Just did this yesterday few comments. Vogel gives it a 8; Gaines a 9- depending on how good you are with your feet I'd say if your solid with your feet it's a 8+; if your an upper body climber then its' a solid 9 and pumpy. Description is wrong you follow the crack up and left then you go up a "awesome" crack to a 2 bolted rap chain with 70 meter rope. That crack is awesome I wish it went up and up and up. Also I disagree with R rating my friend sewed it up pretty good. Oct 14, 2013
tom donnelly
san diego
tom donnelly   san diego
You can continue up the corner as a variation to the normal crack finish, but it's a bit harder and slighly more runout than the rest of the route. Also there's a detached block sitting near the top, which you don't need to touch. The rap is about 112 feet from the bolts. May 21, 2012
Chris D
the couch
  5.9 R
Chris D   the couch
  5.9 R
Got back on this on second yesterday after whipping on it on lead a couple of years ago. BURLY.

This is not for the "modern" 5.8 leader, unless that person spends a lot of time honing their lieback skills. The crux is a mandatory lieback to a splitter hand crack. That lieback is steep, maybe fifteen feet, there's no gear, and if you came off you'd get banged up bad if you failed to avoid the little ledge you preview the crux from.
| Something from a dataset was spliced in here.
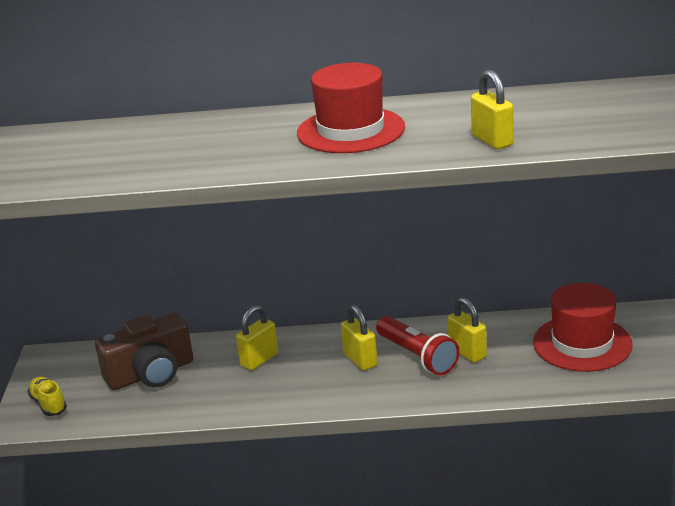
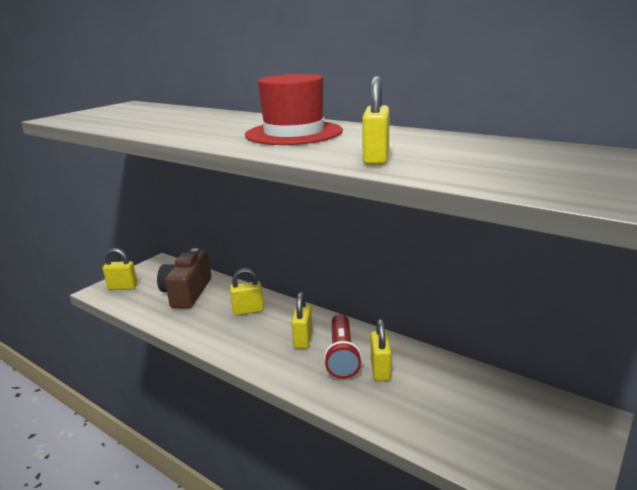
camera: 35 degrees right, 5 degrees down
yellow shoe [27,377,67,416] -> yellow padlock [103,248,137,290]
brown camera [95,312,193,390] -> brown camera turned 90 degrees clockwise [157,248,211,309]
red hat [533,283,633,372] -> none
Not sure what to rate this, since it really needs to be thought of in terms of liebacking skills and strength almost exclusively. A really strong bricklayer who never climbed before probably has as good a chance at it as a sport climber whose specialty is crimping in the 11s and 12s. As an upside, the edge is pretty positive where liebacking is required, though at the crux there's nothing but friction for your feet. It's a Bob Kamps/TM Herbert FFA too, so that's pretty cool.

Caveat emptor.

We did find a nice new-ish bail cam below the crux, so there are potential benefits to climbing this route.

Oh yeah, and if you plan to rap from the rap rings at the top of the route to the ground with a 60m rope, expect to downclimb the first 10 feet of the route after you rap. No biggie if you're up for it. May 6, 2012
Stormeh
5.8+ R
Stormeh  
5.8+ R
I mistakenly got on this instead of the desired Fingertrip. *Phew*...rough. The strenuous laybacking with few good rest stances means gear is scarce. I give it a 5.8+ R rating. I know stronger climbers might disagree with me about the R, but this definitely isn't a climber for a novice. It seems to me that many climbers mistake this for Fingertrip and get in over their heads, seeing as how I saw 2 bail pieces on the route when I did it. Probably a good place to booty gear, actually. Dec 16, 2010
Chris D
the couch
  5.9 R
Chris D   the couch
  5.9 R
The route description is incorrect.

There is a dogleg hand crack that heads out onto the face of the slab to the right just above a ledge at the end of the crux lieback.

Take this crack out onto the outside of the slab and up from there. The route does not follow the lieback all the way to the top of the slab as described.

Don't mistake this for Fingertrip. This route starts under a large OAK tree. Fingertrip starts under a large PINE tree. Jul 15, 2010
Darshan Ahluwalia
Petaluma, CA
  5.8 PG13
Darshan Ahluwalia   Petaluma, CA
  5.8 PG13
The first pitch of this climb starts directly to the left of Fingertrip, in the big left-slanting orange dihedral.

The first pitch, in my opinion, is of better quality as its classic neighbor to the right. The climb involves sustained and somewhat runout laybacking. It is both physically and mentally draining. Half way up the climb there is a huge ledge where you can catch your breath after the first runout crux section. From here, you can contemplate the next section of laybacking. In fact, the runouts on this climb are what make it so memorable: fifteen feet of sustained, hard, burly laybacking to great rests.